§ INFORMATION SUPPLIED
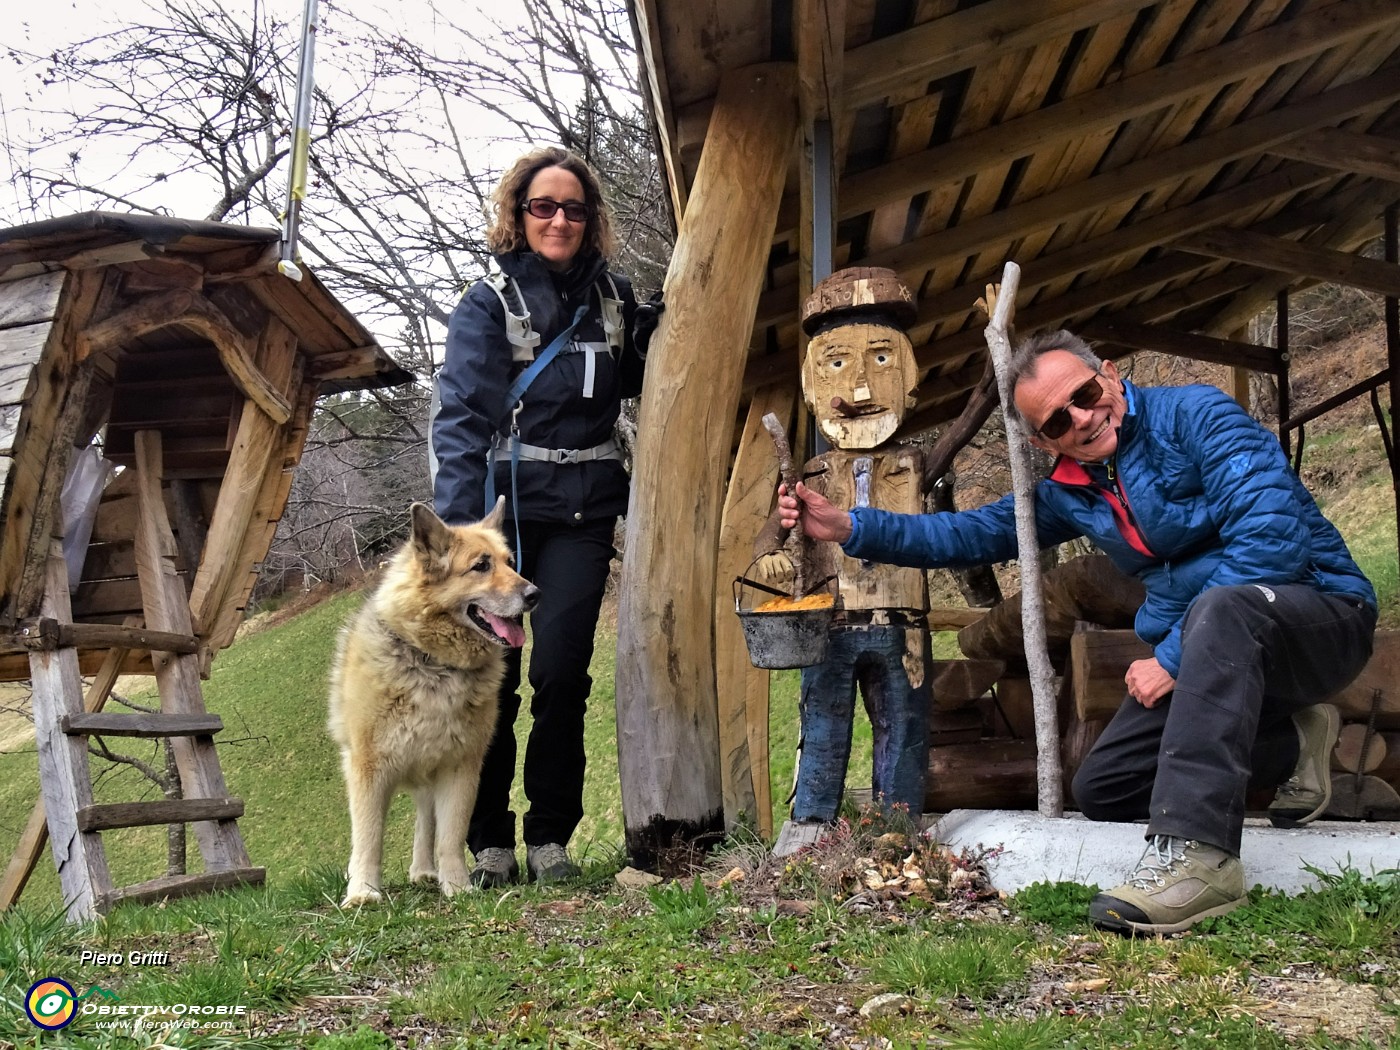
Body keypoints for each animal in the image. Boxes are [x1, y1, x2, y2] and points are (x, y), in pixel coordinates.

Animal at [327, 498, 534, 907]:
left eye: (510, 562)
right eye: (481, 565)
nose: (534, 594)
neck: (433, 664)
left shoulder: (460, 768)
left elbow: (450, 837)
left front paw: (457, 886)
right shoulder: (368, 768)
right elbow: (368, 836)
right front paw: (363, 892)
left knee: (426, 822)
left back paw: (424, 871)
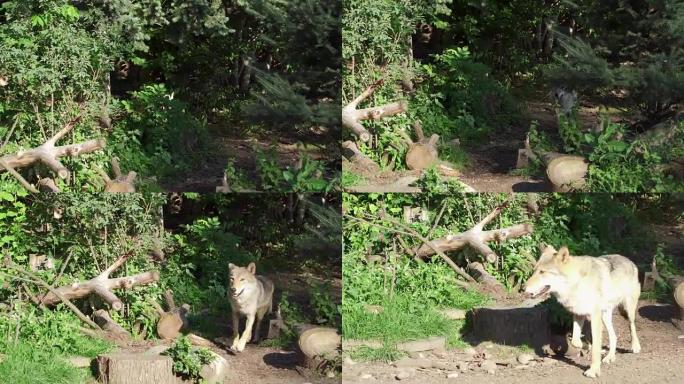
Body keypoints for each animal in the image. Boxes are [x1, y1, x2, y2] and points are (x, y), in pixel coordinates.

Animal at [524, 246, 640, 378]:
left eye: (542, 272)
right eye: (534, 271)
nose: (523, 288)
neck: (576, 282)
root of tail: (629, 260)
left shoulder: (595, 317)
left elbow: (595, 348)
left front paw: (594, 370)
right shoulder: (579, 314)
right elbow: (575, 341)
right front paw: (586, 346)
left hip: (627, 310)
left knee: (632, 326)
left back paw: (635, 346)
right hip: (605, 316)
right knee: (614, 336)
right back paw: (610, 357)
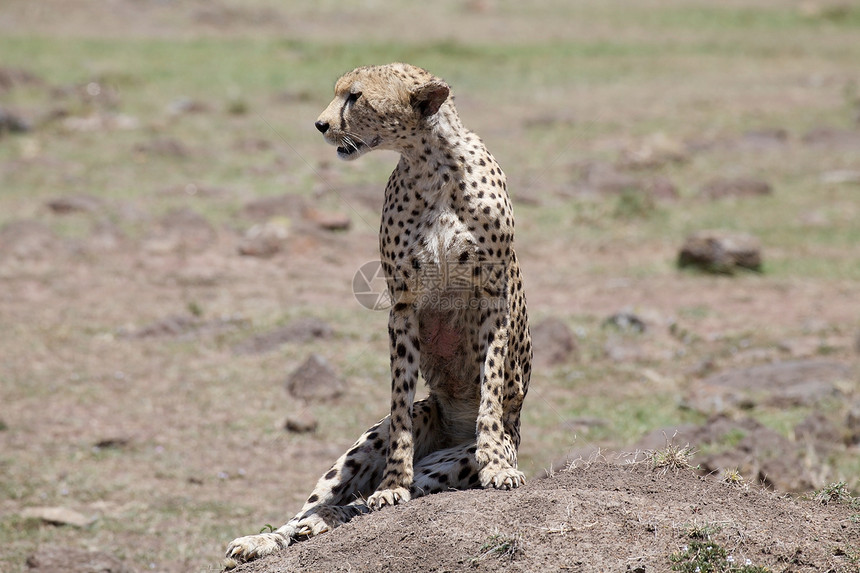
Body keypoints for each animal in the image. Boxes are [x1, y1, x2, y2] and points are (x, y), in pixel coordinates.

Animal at [225, 63, 528, 568]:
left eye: (356, 97)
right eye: (338, 93)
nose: (320, 125)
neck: (431, 163)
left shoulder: (493, 298)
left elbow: (490, 385)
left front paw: (498, 468)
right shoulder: (403, 306)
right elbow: (399, 400)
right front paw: (391, 486)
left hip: (450, 464)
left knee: (364, 503)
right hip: (367, 445)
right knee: (324, 503)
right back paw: (270, 537)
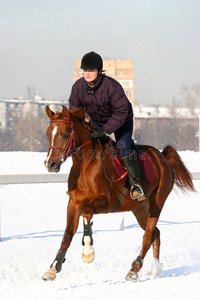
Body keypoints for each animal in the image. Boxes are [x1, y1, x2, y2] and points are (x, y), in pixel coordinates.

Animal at [42, 105, 195, 282]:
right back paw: (155, 269)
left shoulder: (106, 202)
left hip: (157, 202)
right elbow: (67, 234)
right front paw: (53, 268)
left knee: (148, 236)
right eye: (48, 133)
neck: (86, 164)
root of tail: (162, 157)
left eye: (65, 134)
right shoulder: (74, 203)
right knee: (155, 234)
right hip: (140, 208)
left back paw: (134, 269)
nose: (50, 164)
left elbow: (87, 212)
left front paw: (88, 252)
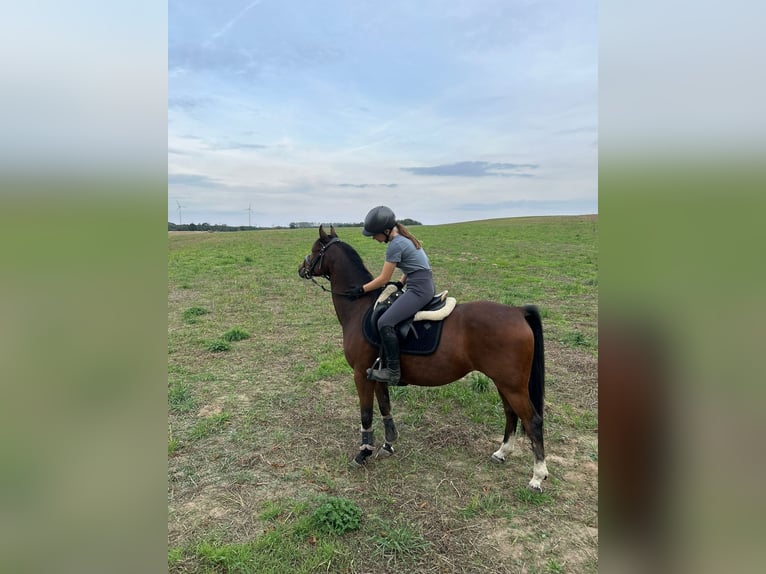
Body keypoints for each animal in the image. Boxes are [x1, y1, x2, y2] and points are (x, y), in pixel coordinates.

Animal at [300, 227, 552, 492]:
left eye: (316, 250)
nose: (301, 268)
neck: (360, 308)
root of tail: (517, 311)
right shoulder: (377, 374)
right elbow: (385, 407)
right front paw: (388, 444)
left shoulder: (361, 374)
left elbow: (366, 413)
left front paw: (363, 452)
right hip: (503, 382)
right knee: (510, 413)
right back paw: (502, 452)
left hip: (512, 385)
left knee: (533, 421)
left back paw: (537, 476)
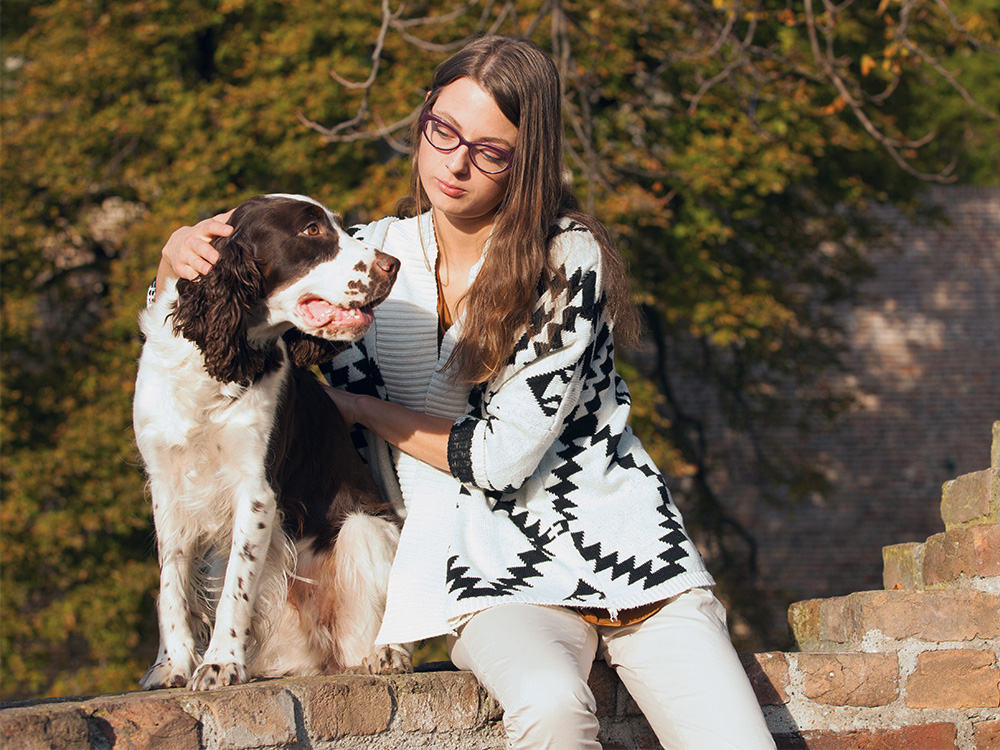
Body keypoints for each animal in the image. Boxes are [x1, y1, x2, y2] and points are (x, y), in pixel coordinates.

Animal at [133, 195, 406, 692]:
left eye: (341, 226)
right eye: (312, 230)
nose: (391, 264)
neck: (217, 365)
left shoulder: (256, 489)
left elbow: (236, 589)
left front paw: (220, 662)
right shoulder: (166, 485)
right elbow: (171, 584)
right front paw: (172, 665)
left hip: (365, 526)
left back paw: (387, 651)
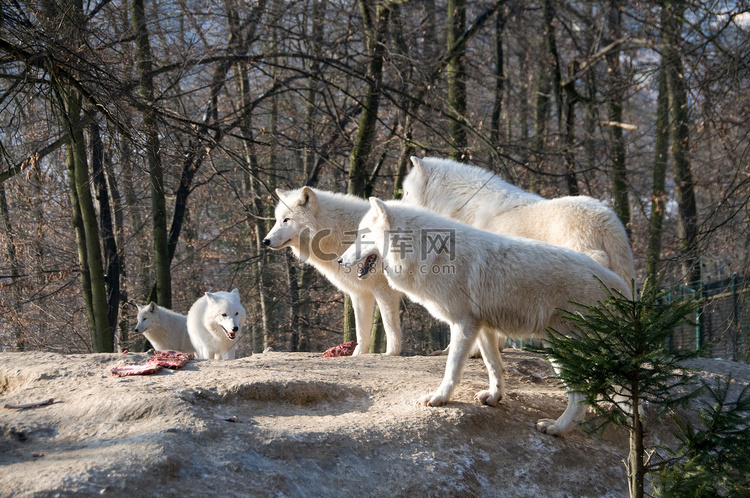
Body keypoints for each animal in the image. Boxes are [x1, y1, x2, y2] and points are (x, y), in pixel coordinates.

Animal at [264, 186, 406, 354]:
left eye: (286, 220)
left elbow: (390, 326)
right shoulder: (360, 293)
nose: (265, 241)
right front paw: (357, 354)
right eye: (277, 220)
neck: (336, 231)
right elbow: (361, 331)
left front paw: (391, 353)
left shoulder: (384, 290)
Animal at [340, 198, 636, 436]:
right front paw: (494, 396)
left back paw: (556, 428)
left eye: (363, 236)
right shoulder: (481, 327)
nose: (341, 261)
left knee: (583, 394)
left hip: (561, 350)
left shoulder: (463, 324)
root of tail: (621, 288)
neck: (432, 252)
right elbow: (495, 366)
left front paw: (440, 398)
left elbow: (452, 369)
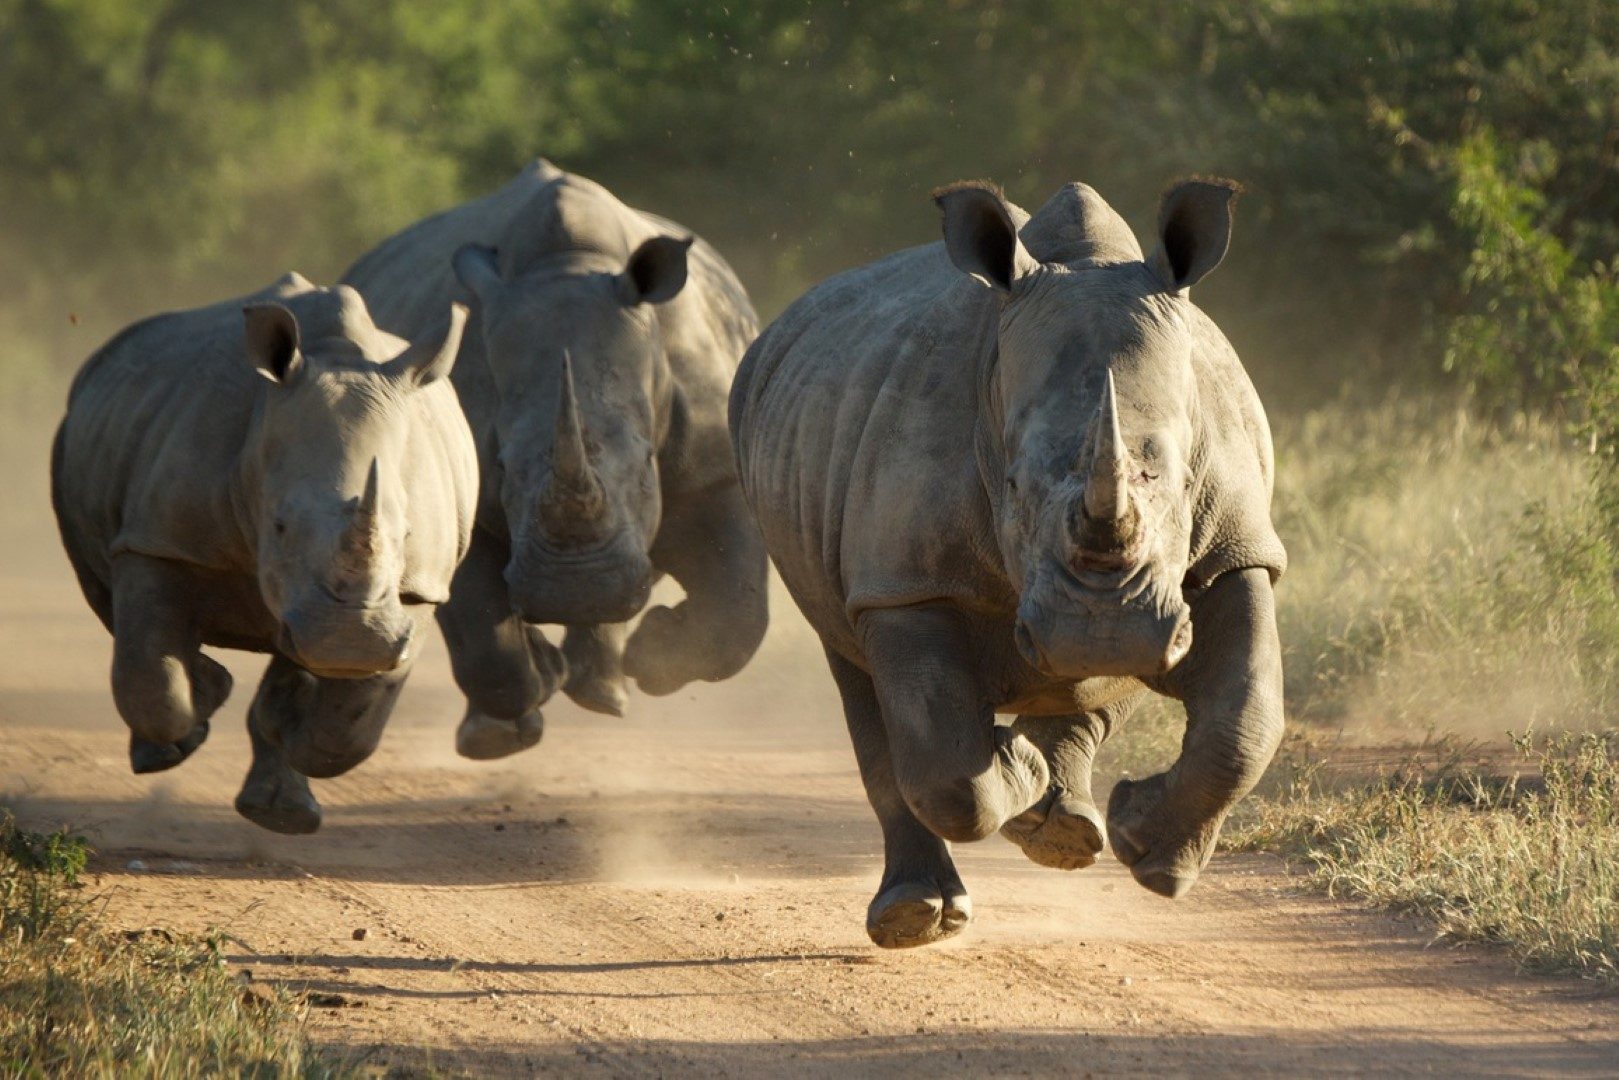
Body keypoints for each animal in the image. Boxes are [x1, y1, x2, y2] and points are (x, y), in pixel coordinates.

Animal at [52, 275, 479, 835]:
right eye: (279, 526)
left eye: (405, 534)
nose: (352, 643)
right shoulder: (159, 542)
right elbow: (154, 682)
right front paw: (208, 695)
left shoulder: (419, 588)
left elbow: (352, 728)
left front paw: (290, 722)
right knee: (107, 600)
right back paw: (173, 748)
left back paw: (282, 812)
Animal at [343, 158, 770, 761]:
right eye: (500, 466)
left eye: (648, 465)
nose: (575, 588)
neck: (572, 266)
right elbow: (482, 630)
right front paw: (510, 723)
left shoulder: (714, 470)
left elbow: (739, 612)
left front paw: (655, 657)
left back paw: (604, 695)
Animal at [728, 175, 1282, 945]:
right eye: (1013, 486)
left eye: (1174, 481)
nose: (1102, 632)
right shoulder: (905, 582)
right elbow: (945, 768)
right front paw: (1013, 767)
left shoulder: (1235, 550)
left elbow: (1246, 717)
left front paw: (1151, 855)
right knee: (861, 682)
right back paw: (917, 912)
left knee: (1088, 689)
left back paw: (1062, 827)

§ WHAT TO PRODUCE
Could you repeat exactly the lines in the listing above from the one with "nose: (320, 125)" down to the one with "right back paw: (270, 537)"? Include both of those lines.

§ TASK OUTPUT
nose: (320, 125)
neck: (431, 163)
left shoulder: (493, 298)
left elbow: (490, 385)
left front paw: (498, 468)
right shoulder: (403, 306)
right elbow: (399, 400)
right front paw: (391, 486)
left hip: (450, 464)
left knee: (364, 503)
right hip: (367, 445)
right knee: (324, 503)
right back paw: (270, 537)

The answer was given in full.